Есенин, словно очнувшись, в одно мгновение вернулся к друзьям, на Тверскую и принялся их всех тормошить, особенно окончательно помрачневшего Мариенгофа: «Ну что, Толя?! А ты сам-то ее раскусил, а? Нет? То-то же». Повеселевший, он встал и бодро предложил: «А вот теперь можно и освежиться! Айда в СОПО, в «Стойло»! Там Кусиков[10], должно быть, нас уже заждался».

Пока шли по Тверской, к «Стойлу Пегаса», к компании присоединился милый друг Иван Грузинов. Потом случайно встретившаяся Мина Свирская, которая, как обычно, спешила куда-то по своим партийным делам, даже не глядя по сторонам.

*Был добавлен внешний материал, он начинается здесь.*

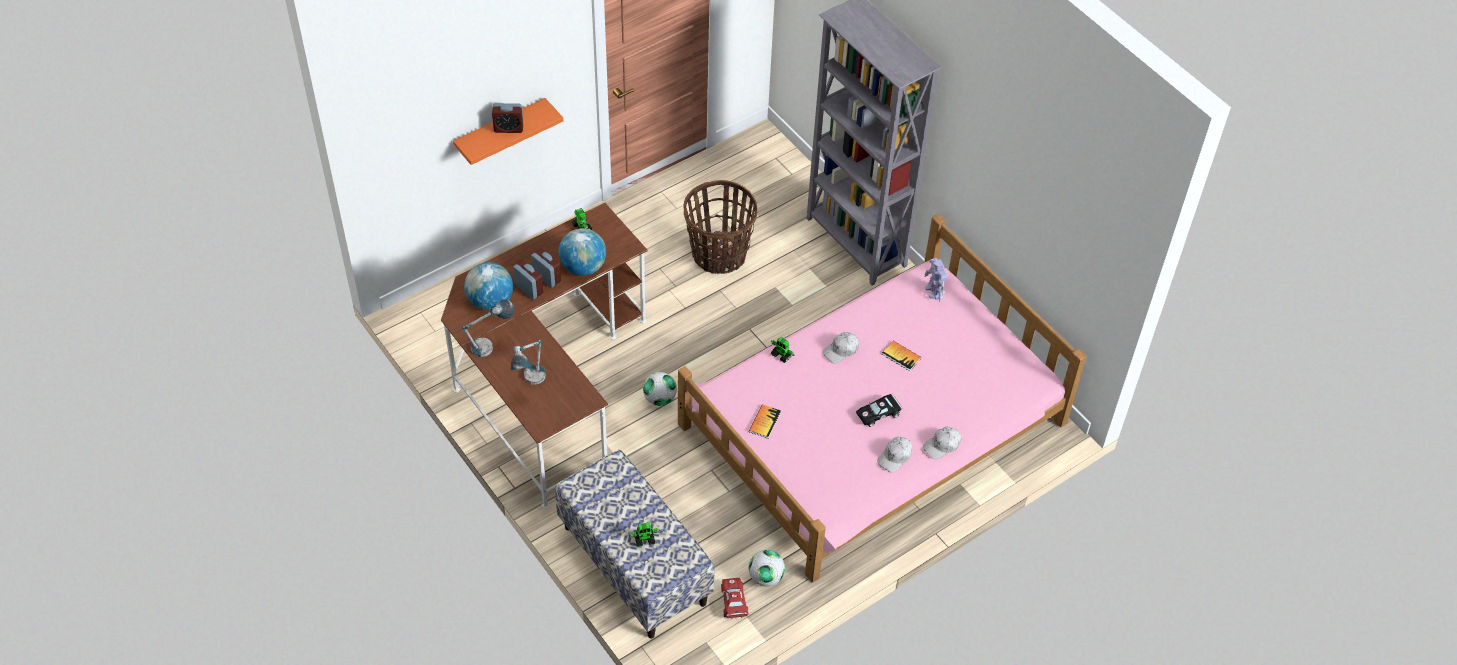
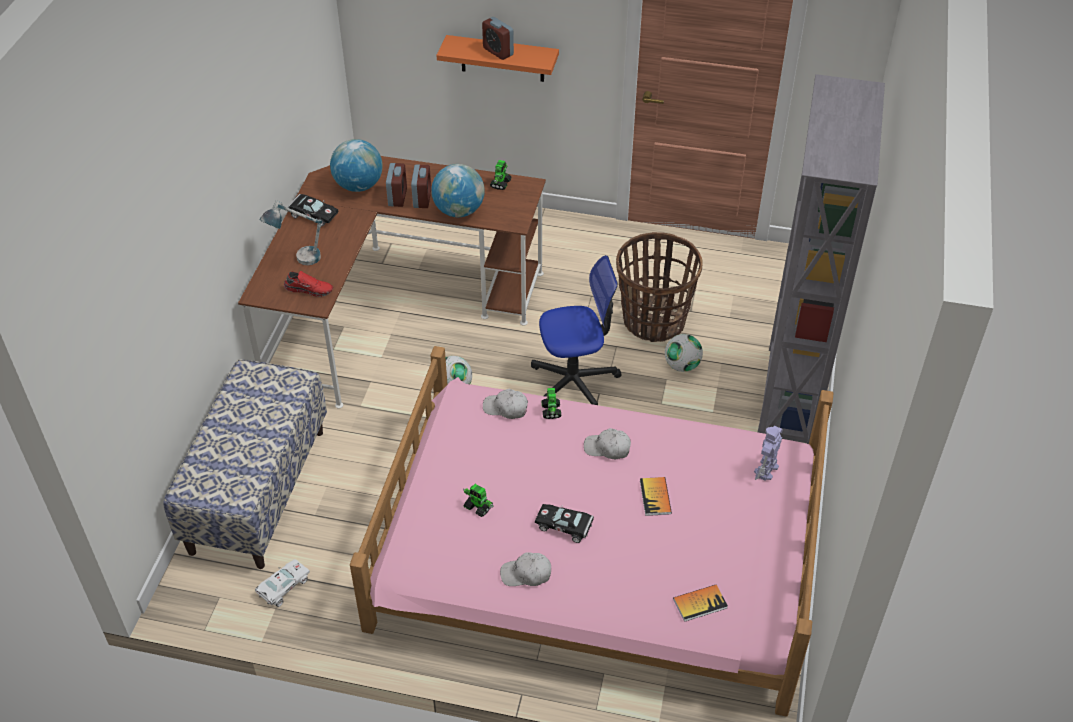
camera: 50 degrees right, 5 degrees down
(491, 345) = (312, 214): table lamp -> black toy car
(569, 395) = (309, 289): none -> red shoe
(644, 539) = (232, 452): toy robot -> toy robot (478, 507)
(726, 333) = (574, 382): none -> office chair
(734, 603) = (282, 588): red toy car -> white toy car
(764, 422) = (460, 449): book -> book (700, 603)
(766, 577) = (334, 592): football -> football (682, 365)
(942, 445) = (583, 603): white cap -> white cap (506, 408)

– Э-э, эй, девочка-эсерочка! – окликнул старую подружку Есенин. – Пойдемте-ка с нами. Я вам частушки петь стану.

В кафе, покуда устраивались за столом, Грузинов, уже посвященный в суть спора Нади Вольпин и Мариенгофа, попытался увести разговор в сторону «Руси» и «русских»: «Русь» – это не «русские», вернее, не только русские. Это кто-то или что-то, от чего невозможно оторваться душой. Но и разгадать невозможно». Но на него уже мало кто обращал внимание.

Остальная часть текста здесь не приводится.